Document excerpt:
==================================================

On Fri, Mar 19, 2021 at 11:31 AM Steve Bennett <[email protected]> wrote:
>
> Sure,
>
> Probably six months until the next release.
Noted!
> coccinelle sounds like a good idea. I've never used it.
>
> You could also create a wrapper to report deprecated syntax, but it will only
> find
> those that are seen at run time.
>
> local proc expr {args} {
> if {[llength $args] > 1} {
> puts "Warning: Deprecated expr syntax at [join [lrange [info frame 1]
> 1 end] :]"
> upcall expr [concat {*}$args]
> } else {
> upcall expr [lindex $args 0]
> }
> }
The wrapper is a nice idea for scripts owned by users and not part of OpenOCD
Thanks
Antonio
>
> On 19 Mar 2021, at 7:47 pm, Antonio Borneo <[email protected]> wrote:
>
> Hi,
> in a very recent change
> https://github.com/msteveb/jimtcl/commit/1843b79a03dd
> jimtcl dropped the multiple arguments for the TCL command 'expr'.
> It means that the usual syntax
> set a [expr 1 + 1]
> now returns a syntax error, and it has to be re-written as
> set a [expr {1 + 1}]
> or
> set a [expr "1 + 1"]
>
> This change will be part of future jimtcl 0.81. Maybe Steve in copy
> can provide us with some tentative schedule.
> In OpenOCD we can delay merging this future jimtcl version, but some
> Linux distribution packages OpenOCD and jimtcl in independent
> packages; they will update to jimtcl 0.81 as soon as it gets
> available, breaking most of scripts in OpenOCD package. It will become
> a support nightmare.
> I would like to at least anticipate it, by patching existing scripts
> in master branch. When jimtcl 0.81 will be tagged we can decide to tag
> OpenOCD 0.11.1 or 0.12.0, or simply provide such a patch to the
> package managers.
>
> Today
> grep -rw expr tcl src/*/*.tcl
> returns 1729 matches! Too many to fix them manually without errors,
> mainly because of scripts that cannot be tested without the specific
> target. Also the patch review would be challenging.

==================================================

Collected data:
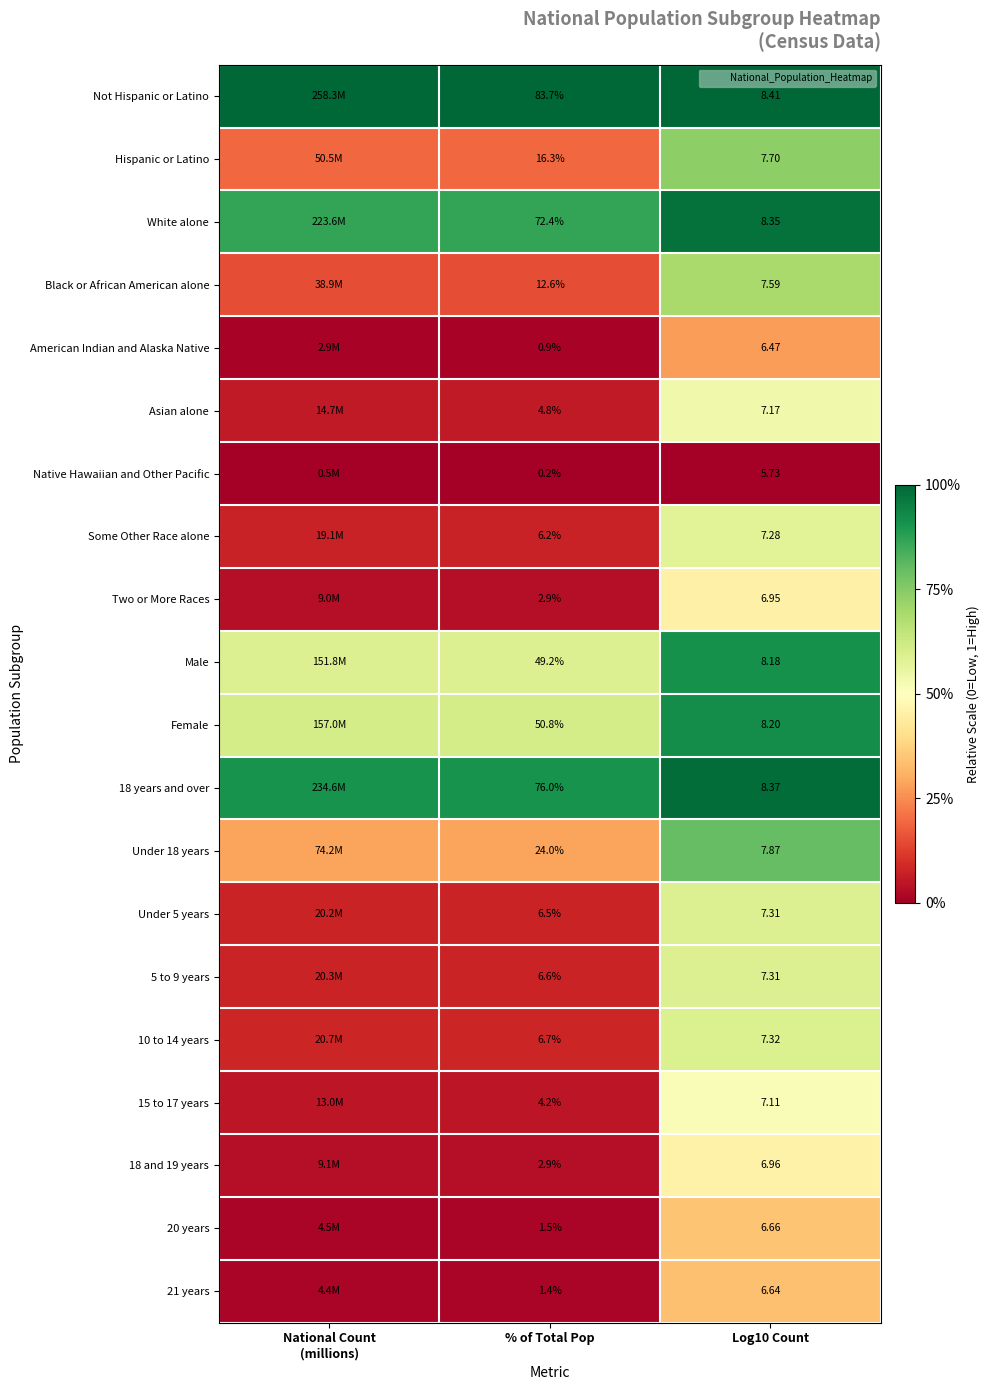

What is the difference between the maximum and minimum values in the Under 18 years series?

0.5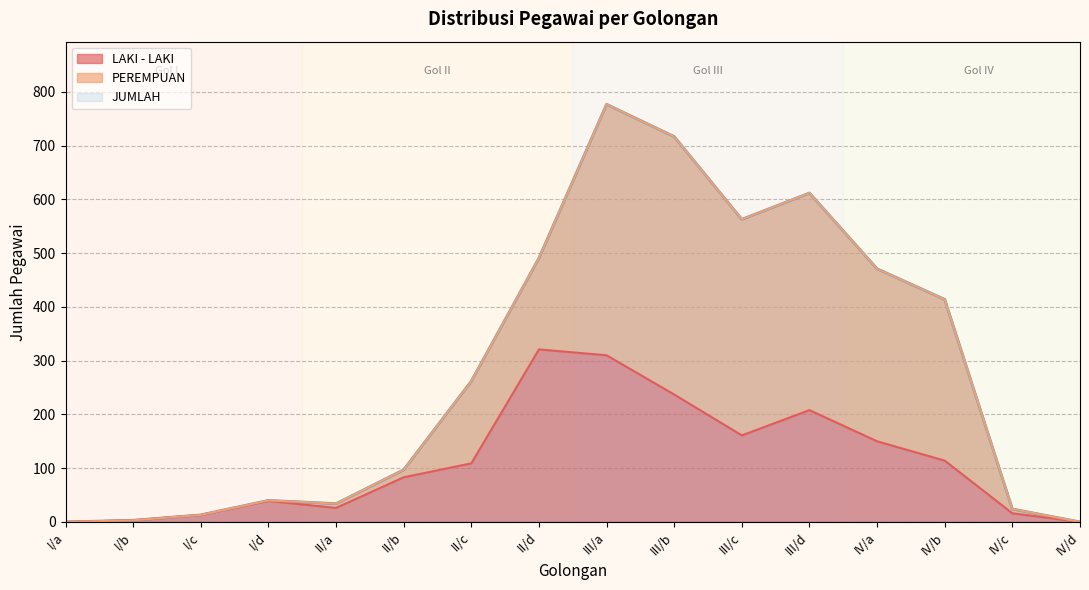

How many interior local peaks does the LAKI - LAKI series have?

3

==================================================

Task set:
A – In the jimtcl expr email thread, switch "six months" to "three months" and write out the passage that begins at the words "On Fri, Mar" and ends after "at run time.".
B – According to the jimtcl expr email thread, how many matches does the grep command over the OpenOCD scripts return?
C – Please continue the jimtcl expr email thread from the point where it stops.
The material above has no part in anything asked here.

Your written answers:
A –
On Fri, Mar 19, 2021 at 11:31 AM Steve Bennett <[email protected]> wrote:
>
> Sure,
>
> Probably three months until the next release.
Noted!
> coccinelle sounds like a good idea. I've never used it.
>
> You could also create a wrapper to report deprecated syntax, but it will only
> find
> those that are seen at run time.

B – 1729 matches.

C –
>
> It exists the nice tool coccinelle
> https://coccinelle.gitlabpages.inria.fr/website/
> that is able to find matches and run transformations, widely used to
> create patches for the Linux kernel, but today it's C language
> specific, no specific support for TCL.
> Is there anyone familiar enough with coccinelle to give it a try on TCL?
> Any other idea?
>
> Some hint on already identified issues. These two cases cannot be
> fixed by simply adding {} around the arguments of 'expr'
> tcl/chip/atmel/at91/rtt.tcl:20: set f [expr $AT91C_SLOWOSC_FREQ.0 /
> $rtpres.0]
> src/jtag/startup.tcl:86: echo "Running at more than [expr
> $iterations.0 / ([ms]-$start_time)] kHz";
> because there is the concatenation of '.0' to get float
> representation. I'm not questioning the need for such representation,
> just showing that simply adding {} it's not enough and each of the
> 1729 matches has to be carefully analyzed.
> The first case above can be fixed using double quote, as
> tcl/chip/atmel/at91/rtt.tcl:20: set f [expr "$AT91C_SLOWOSC_FREQ.0
> / $rtpres.0"]
> but the second is already inside double quote; more effort is required.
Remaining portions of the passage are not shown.